The classroom’s harsh fluorescent lights flickered ever so gently, exaggerating the shadow cast by my imposing tower of musty library books. Outside, powerful gusts of wind commenced their fatal battle with autumn’s last stubborn leaves clinging desperately to bare branches. Cloistered away indoors from the storm, I perched awkwardly on the hard plastic chair, mass-produced for discomfort, numbly flipping through Facebook photos and trying to avoid eye contact with my to-do list. Each twitch of my fingers unearthed layers of memories, buried in the shroud of my collegiate past.
Just four years. Most of us really aren’t here on this campus for very long — maybe a little over 5 percent of your total life, if Google is right about the calculation for an average American lifespan. And yet the change I saw take place in my friends and in myself over the time documented by those photo albums was considerable. I could hardly help but stop and wonder at life’s rapid fluctuations. Round, youthful faces, now linear and hardened by the years, and faces long absent from my day-to-day life appeared before me on the electric glow of the laptop screen. How did four years put so much understanding in her smile? And does that mischievous light still glow behind his eyes these days as he commutes to and from his nine-to-five, workaday job?

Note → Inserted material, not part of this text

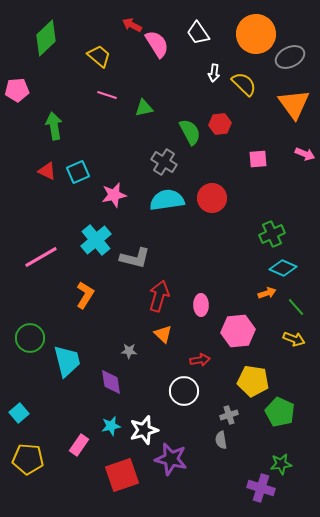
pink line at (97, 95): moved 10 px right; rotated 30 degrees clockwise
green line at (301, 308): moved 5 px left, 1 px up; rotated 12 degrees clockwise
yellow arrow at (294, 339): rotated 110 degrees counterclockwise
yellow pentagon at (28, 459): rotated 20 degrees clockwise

When I drifted off to sleep that first night in Olds Residence beneath my neon-colored covers, in a room that looked like a highlighter factory explosion, I had no idea how dramatically different I would be when I woke up four years later. And it does all kind of seem like a dream now, a dream full of mac n’ cheese made in hot pots, and late-night Dutch Uncle runs, and decorating the Niedfeldt lobby for Christmas to the sounds of Relient K back in yon ancient days when the dorm housed men like it was supposed to. But it had its nightmarish qualities too. There are not many places on this campus where I haven’t shed tears, and there were days (or semesters) when you could have tracked me down by following my trail of mascara stains. Yet looking back now I can see that every tear, every belly laugh, every doughnut sculpted new lines and angles into my being. Today when you walk into my room you’ll find much gentler colors gracing the walls.
Shakespeare gives Prospero a line in the opening to Act 5 of “The Tempest” that I haven’t been able to get out of my head for quite some time. This character who holds his enemies under a spell and seems to control the outcome of the play admits towards its end, “The sole drift of my purpose doth extend / Not a frown further.” Prospero intends to show compassion toward those who have sinned against him, leaving the audience with smiles after the curtain closes instead of tears. But thanks to Dr. Smith and the wonders of the English language I now read “sole drift” with the double meaning “soul drift.” As human souls on this earth we all drift in one direction or another; we grow and change for better or for worse. And it can either feel like an easy cruise down a lazy river or a helpless tossing on a small piece of driftwood in a heavy storm. But part of the purpose of a genuine education, like the one we’re offered at Hillsdale, is to set our little bark off in the direction that extends “not a frown further.” Of course, the chances are extremely slim that we’ll reach that destination during our four years, or even over the course of our lives, but if I’ve learned anything thus far, it’s that there are way more reasons to smile than I had imagined, even though sometimes I lose sight of them in the midst of the salty waves.
You see, the funny thing about gaining an education is that the more I mature, the more I see just how small of a child I really am. I remember sitting beneath the stars in the middle of my junior year hurling pebbles at the unreachable horizon, feeling powerless and alone. But it wasn’t until I arrived at that breaking point that I could find all the peace and rest that comes with realizing that it’s okay to be powerless. I’m actually not in charge of what happens in six months when I step off the stage with my diploma. And I’m definitely not alone.
Still, the maturing process is far from over. In many ways, it seems like I’ve arrived exactly where I began. The first time I sat in Saga I didn’t recognize any of the faces around me, and here I am four years later, again unfamiliar with the new, fresh faces that surround the tables haunted by those who grew so precious to me as they passed through my life. And so another beginning beckons.
Prospero ends that speech in “The Tempest” by commanding the spirit Ariel to free his prisoners: “Go release them, Ariel: / My charms I’ll break, their senses I’ll restore, /And they shall be themselves.”
I think that’s the whole purpose of education: making us ourselves. And it’s a process that doesn’t end after we begin it here. So for those who will soon be joining me in the next phase of the soul drift, and for those who are just beginning to sail, bon voyage!